Goodwin has helped numerous clients revise supervisory procedures, compliance controls, training programs, and the annual attestations employees have to sign about their adherence to the firm’s communications and recordkeeping policies.
The type of response adopted also varies from firm to firm.
Some firms are banning the use of newer communications and mandating that employees stick to their company email account, while others are accommodating a world of changed attitudes and behaviors and implementing checks and controls around a broader set of communications methods, Losurdo says.
The message is made clear to employees with repetition of the required practices.
“There are those reminders where you make people sit down and watch a presentation, or you gather them in a room, and you do a lunch presentation. That sort of thing,” Cai says. “Basically, hammer it into people’s heads.”
New SEC & Compliance Burdens Ahead
The compliance challenges are made even more pressing with the SEC’s recent updates to some of its recordkeeping rules. While limited in scope, the rule changes add to the burdens of the firms that are covered by them.
In August 2023, the SEC added requirements for private funds like private equity firms and hedge funds to, among other things, release quarterly statements to investors that disclose data about the fund’s performance and costs.
The rule doesn’t directly affect third-party providers of fund data, but some are working intently with clients to ensure that they’re ready for the effective date.
“From our perspective, it’s more about getting ahead of these rules and making sure we have the infrastructure in place, the technology in place,” says Ishita Shah, chief commercial officer for Gen II Fund Services, a fund administrator focused on private equity firms.
In October 2022, the SEC finalized a rule that it said would, among other things, ensure that original records are preserved. The rule updates a regulation for the preservation of broker-dealer electronic records that the agency adopted in 1997. The updated rule calls upon brokerage firms to implement audit trails to track records that have been altered and ensure that the original record can be reproduced following the alteration.
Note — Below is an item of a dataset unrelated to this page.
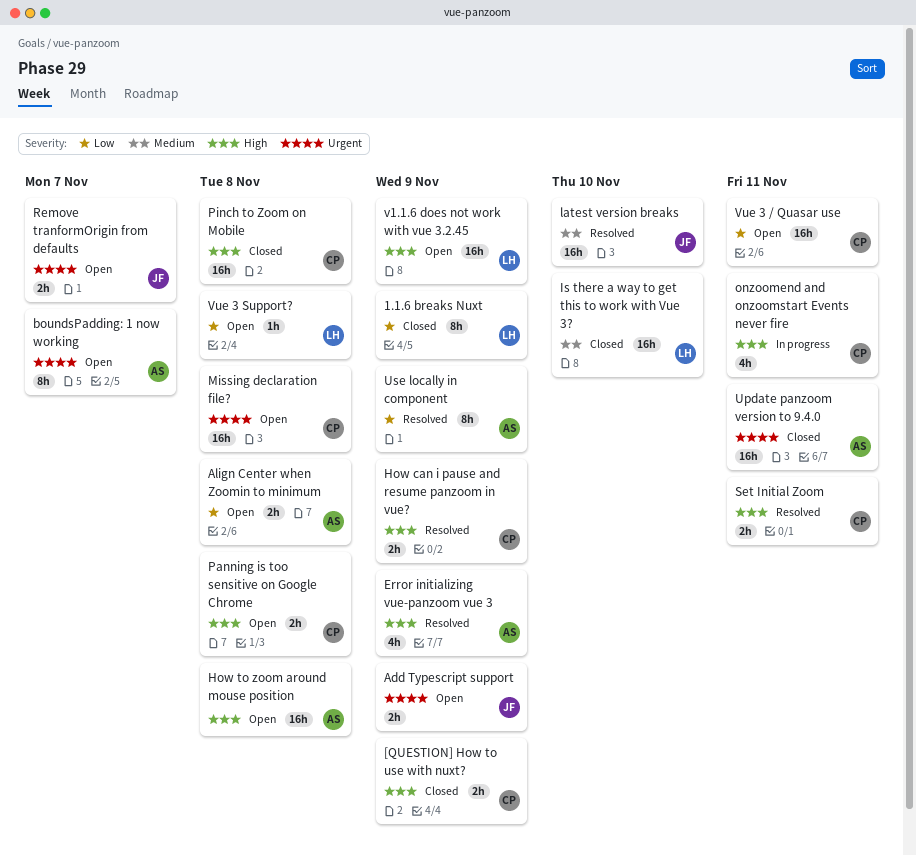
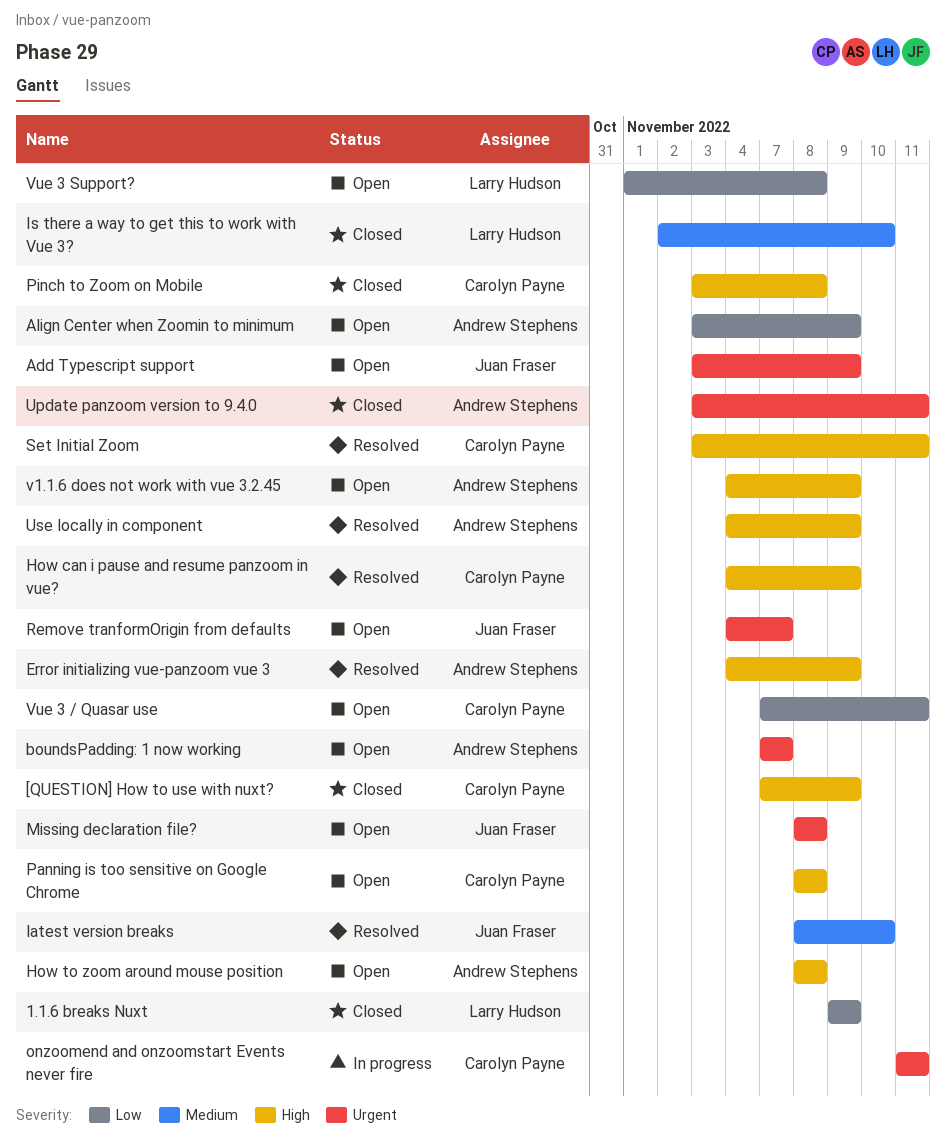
Align Center when Zoomin to minimum, due: Nov 8 -> Nov 9
Missing declaration file?, owner: Carolyn Payne -> Juan Fraser
onzoomend and onzoomstart Events never fire, priority: High -> Urgent
Use locally in component, priority: Low -> High
v1.1.6 does not work with vue 3.2.45, owner: Larry Hudson -> Andrew Stephens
The recent rule changes notwithstanding; securities lawyers are set to begin 2024 by continuing to work with clients about their compliance programs for the rules already on the books as well as the new ones. Lawyers and clients don’t have much choice: There’s little indication that the enforcement actions are going to slow down any time soon.
Many securities lawyers are prepping clients by looking to the enforcement cases that have been brought and the orders the SEC has issued against the firms that have been fined for indications about how compliance programs should be brought up to date.
“Lawyers, like me, who focus on SEC enforcement matters, spend a lot of time analyzing the SEC’s orders in these settled actions,” says Jonathan Hecht, who is also a partner at Goodwin, based in Washington.
“We look to those orders because they’re some of the only guidance out there and they inform how we should be advising our clients on these issues,” Hecht says.